Martee Shafer is dedicated to environmental concerns pertaining to pollution, waste disposal, and bioremediation. She is pursuing a double major in geology and environmental science. She enjoys rock climbing, gymnastics, and long bike rides with her family.
She grew up in Deer Park, WA. In high school, she was a part of the year-book staff, achieved honor roll every quarter, and volunteered at the Spokane Humane Society every summer. At age 19, she enrolled at Interface College Spokane and graduated as a certified Medical Office Assistant and Insurance and Coding Specialist with perfect attendance. After one year of employment, she began classes at Spokane Community College and graduated with her Associate of Arts degree with honor cords.
She is the first person in her family to pursue a bachelor’s degree. She attributes her success to strict study habits and the ability to balance college work and family time effectively. She will obtain her PhD in the field of earth sciences to provide a more prosperous future for her two children, as well as to conduct research on environmental topics that will lessen the impact of the growing population on natural ecosystems.
—————
WHAT YOU ARE ASKED TO DO: Copy the biography's passage starting with "She is the first" and going on through "on natural ecosystems.", swapping "PhD" for "master's degree".

DATA FOR ANALYSIS:
—————
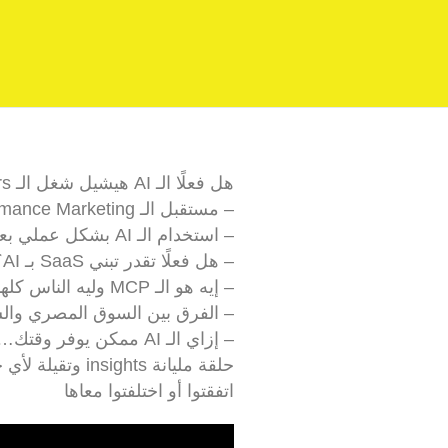
هل فعلًا الـ AI هيشيل شغل الـ Media Buyers؟ ولا الناس داخلة في hype أكبر من الحقيقة؟ في الحلقة دي اتكلمنا عن:
– مستقبل الـ Performance Marketing
– استخدام الـ AI بشكل عملي بعيد عن الهري
– هل فعلًا تقدر تبني SaaS بـ AI؟
– إيه هو الـ MCP وليه الناس كلها بتتكلم عنه؟
– الفرق بين السوق المصري والسع
– إزاي الـ AI ممكن يوفر وقتك… من غير ما يستبدلك
اتفقتوا أو اختلفتوا معاها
—————
RESPONSE BOX:
She is the first person in her family to pursue a bachelor’s degree. She attributes her success to strict study habits and the ability to balance college work and family time effectively. She will obtain her master's degree in the field of earth sciences to provide a more prosperous future for her two children, as well as to conduct research on environmental topics that will lessen the impact of the growing population on natural ecosystems.